Osservate questa gente venuta qui per udirvi, forse li sentite distanti, ma non chiedetevi continuamente cosa dovrebbe fare un politico per riavvicinarli alla politica stessa.
Ai tempi del terremoto noi abbiamo avuto la fortuna di avere dei rappresentanti capaci di raccogliere le richieste che provenivano dal popolo, hanno saputo recepire il loro lamento, le loro difficoltà, scendendo tra loro e legiferando di conseguenza, al di la e al di sopra dei partiti, dei loro interessi politici e personali, con acume ed intelligenza i cui frutti sono tuttora evidenti.
Lo fecero nel nome di quella stessa gente di cui anch'essi facevano parte ed è per questo motivo, non per altro, che il Presidente della Repubblica, con altrettanto acume, decise di conferire la medaglia d’oro al merito civile all'intero popolo friulano.
Fate quindi semplicemente questo: lavorate con abnegazione per loro, nel loro interesse e sappiate sentire il loro lamento!
Vedrete che la gente vi saprà capire, comprenderà anche qualche vostro errore, tornando ad onorare e seguire quell’arte nobile un tempo chiamata politica e che tale dovrà tornare”.
    
     Tocca ora a noi, ormai “giovani vecchi”, riprendere il lascito di princìpi che furono dei nostri genitori e che oggi sembra smarrito.

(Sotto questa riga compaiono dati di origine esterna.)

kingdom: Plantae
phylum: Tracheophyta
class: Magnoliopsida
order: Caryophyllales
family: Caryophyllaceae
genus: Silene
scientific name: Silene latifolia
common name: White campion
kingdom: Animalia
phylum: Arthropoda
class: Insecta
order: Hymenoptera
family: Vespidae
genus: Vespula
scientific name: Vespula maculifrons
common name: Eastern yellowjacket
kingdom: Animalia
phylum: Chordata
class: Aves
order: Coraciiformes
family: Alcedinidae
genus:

     Un’eredità fatta non solo di beni materiali che si possono ricostruire in 10 anni, ma anche e soprattutto di valori antichi ed eterni che ci permise tante, troppe volte nella storia di questa martoriata terra, di risorgere più forti di prima.
     E’ questa, secondo me, l’altra ricostruzione ancora da completare, forse dimenticata nell’eccessiva priorità data alle cose materiali, dimenticando quelle vere e profonde che sono il vero motore nel fare il proprio dovere per poi sentirsi non “diversi”, ma solo e semplicemente “Friulani”..
     Come già detto, tutte le disgrazie portano anche qualcosa di positivo come lo fu per il terremoto.
    Mi auguro quindi che la prova a cui vanno incontro i nostri figli a causa questa tremenda crisi economica, faccia riemergere in noi il lascito dei nostri padri, affinché senza paura riusciamo a guidarli e sorreggerli infondendo coraggio come un tempo loro fecero per noi.